PV/T remains constant, so
(75.0)(500)/(-185+271) = (55)(221.0)/T
T = 28°K
Note that we don't really have to convert to L and Pa, because the same conversion factors would be applied to both sides of the equation. The only wrinkle is the °C-°K conversion, because that is additive, not multiplicative.
This answer is not correct
Steve gave you the combined gas law, but it seems that you were confused. The gas law is as followed:
P1V1/T1=P2V2/T2
Where
P1=75.0 cmHg
V1=500.0 mL
T1=273K +(-185ºC)=88K
P2=55.0 cmHg
V2=221.0mL
and
T2=?
Solve for T2:
T2=[T1*(P2V2)]/P1V1
T2=[88K*(55.0 cmHg*221.0mL)/(75.0 cmHg*500.0 mL)
T2=28.6 K
Convert Kelvin to Celsius:
K=273K +C
K-273=C
28.6-273=-244 º C <== Three significant figures
To calculate the temperature in °C, we can use the combined gas law equation:
(P₁ * V₁) / (T₁) = (P₂ * V₂) / (T₂)
where:
P₁ and P₂ are the initial and final pressure,
V₁ and V₂ are the initial and final volume, and
T₁ and T₂ are the initial and final temperature.

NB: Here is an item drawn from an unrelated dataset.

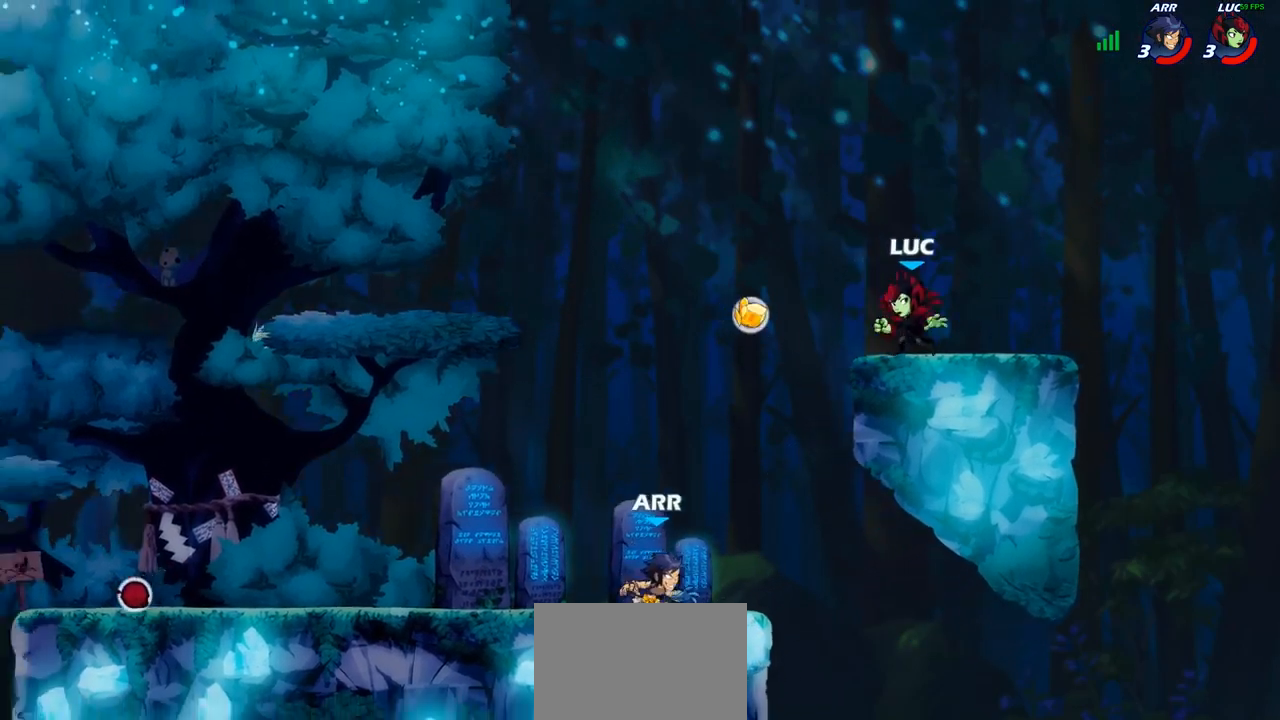
{"buttons": [], "left_stick": "up-left", "right_stick": "center", "events": [[83, "left_stick", "left"], [217, "left_stick", "up-right"], [400, "left_stick", "up-left"]]}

Let's first convert the temperatures to Kelvin (K). The Kelvin scale is obtained by adding 273.15 to the Celsius temperature.
Given:
V₁ = 500.0 mL
T₁ = -185°C + 273.15 = 88.15 K
P₁ = 75.0 cmHg
V₂ = 221.0 mL
P₂ = 55.0 cmHg
Now, we can rearrange the equation and solve for T₂:
T₂ = (P₂ * V₂ * T₁) / (P₁ * V₁)
Substituting the given values:
T₂ = (55.0 cmHg * 221.0 mL * 88.15 K) / (75.0 cmHg * 500.0 mL)

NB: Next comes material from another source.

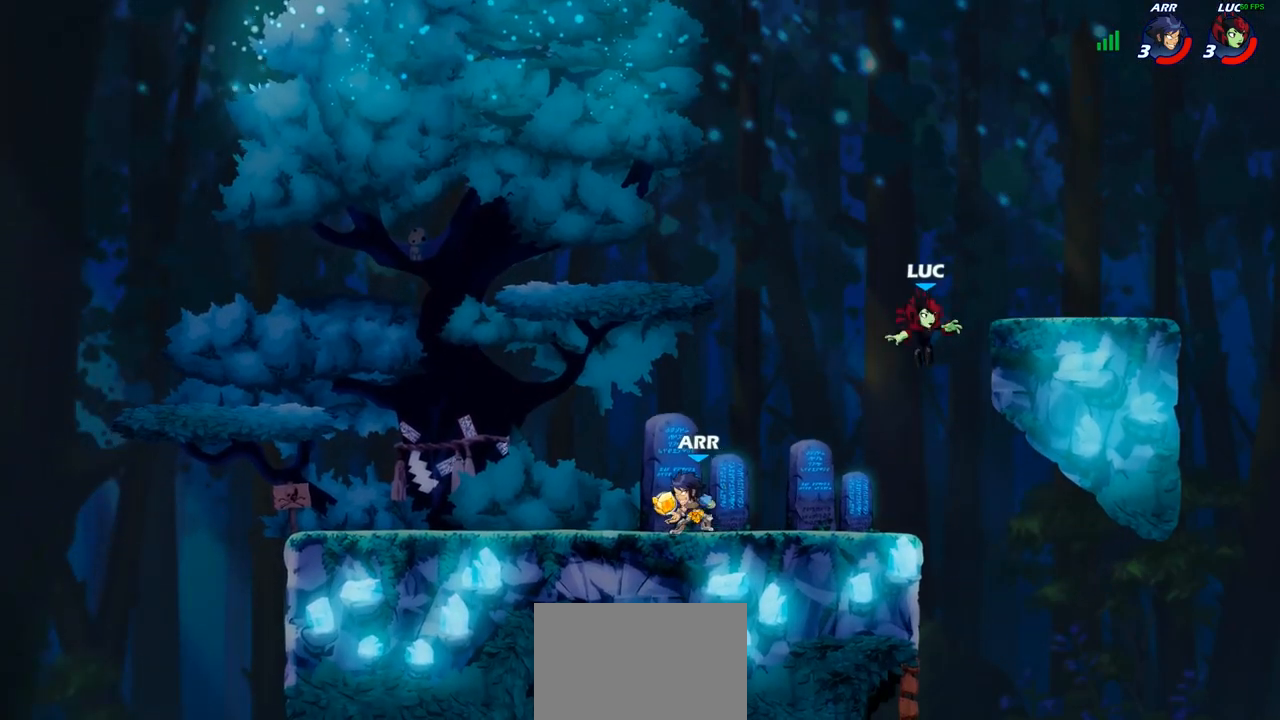
{"buttons": ["R2"], "left_stick": "left", "right_stick": "center", "events": [[17, "CROSS", "down"], [83, "left_stick", "left"], [117, "CROSS", "up"], [217, "left_stick", "down-left"], [467, "R2", "down"], [500, "left_stick", "left"]]}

Now, let's calculate the temperature:
T₂ = (55.0 * 221.0 * 88.15) / (75.0 * 500.0)
T₂ ≈ 60.79 K
Finally, let's convert the temperature back to °C:
T₂ ≈ 60.79 K - 273.15 = -212.36°C
Therefore, the temperature in °C when the gas has a volume of 221.0 mL at a pressure of 55.0 cmHg is approximately -212.36°C.